Electronics engineering source data
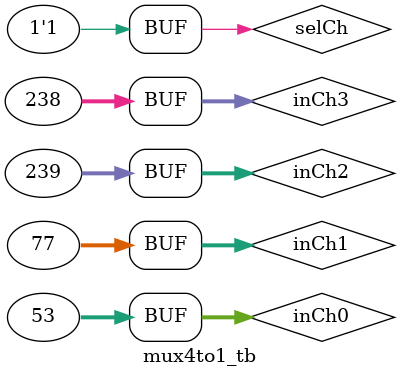
<source format=v>
module mux4to1 (input [1:0] selCh, input [31:0] inCh0, input [31:0] inCh1, input [31:0] inCh2, input [31:0] inCh3, output [31:0] selData);

	assign selData = selCh == 2'b00 ? inCh0 : 
                     selCh == 2'b01 ? inCh1 :
                     selCh == 2'b10 ? inCh2 :
                     selCh == 2'b11 ? inCh3 : 32'bx;

endmodule

module mux4to1_tb;

	reg selCh;
	reg [31:0] inCh0;
	reg [31:0] inCh1;
	reg [31:0] inCh2;
	reg [31:0] inCh3;
	wire [31:0] selData;

	initial begin

		$monitor ("selCh:%d inCh0:%d inCh1:%d selData:%d", selCh, inCh0, inCh1, selData);

		#10 selCh = 0; inCh0 = 102; inCh1 = 15; inCh2 = 19; inCh3 = 28;
		#10 selCh = 1; inCh2 = 239;
		#10 inCh0 = 53;
		#10 selCh = 2;
		#10 inCh1 = 77; inCh3 = 238;
		#10 selCh = 0;
		#10 selCh = 3;

	end

	mux4to1 m1 (selCh, inCh0, inCh1, inCh2, inCh3, selData);

endmodule
</source>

YOUR ASSIGNMENT:
Could the entries be output exactly as written, but without their images?

RESULT:
<source format=v>
module mux4to1 (input [1:0] selCh, input [31:0] inCh0, input [31:0] inCh1, input [31:0] inCh2, input [31:0] inCh3, output [31:0] selData);

	assign selData = selCh == 2'b00 ? inCh0 : 
                     selCh == 2'b01 ? inCh1 :
                     selCh == 2'b10 ? inCh2 :
                     selCh == 2'b11 ? inCh3 : 32'bx;

endmodule

module mux4to1_tb;

	reg selCh;
	reg [31:0] inCh0;
	reg [31:0] inCh1;
	reg [31:0] inCh2;
	reg [31:0] inCh3;
	wire [31:0] selData;

	initial begin

		$monitor ("selCh:%d inCh0:%d inCh1:%d selData:%d", selCh, inCh0, inCh1, selData);

		#10 selCh = 0; inCh0 = 102; inCh1 = 15; inCh2 = 19; inCh3 = 28;
		#10 selCh = 1; inCh2 = 239;
		#10 inCh0 = 53;
		#10 selCh = 2;
		#10 inCh1 = 77; inCh3 = 238;
		#10 selCh = 0;
		#10 selCh = 3;

	end

	mux4to1 m1 (selCh, inCh0, inCh1, inCh2, inCh3, selData);

endmodule
</source>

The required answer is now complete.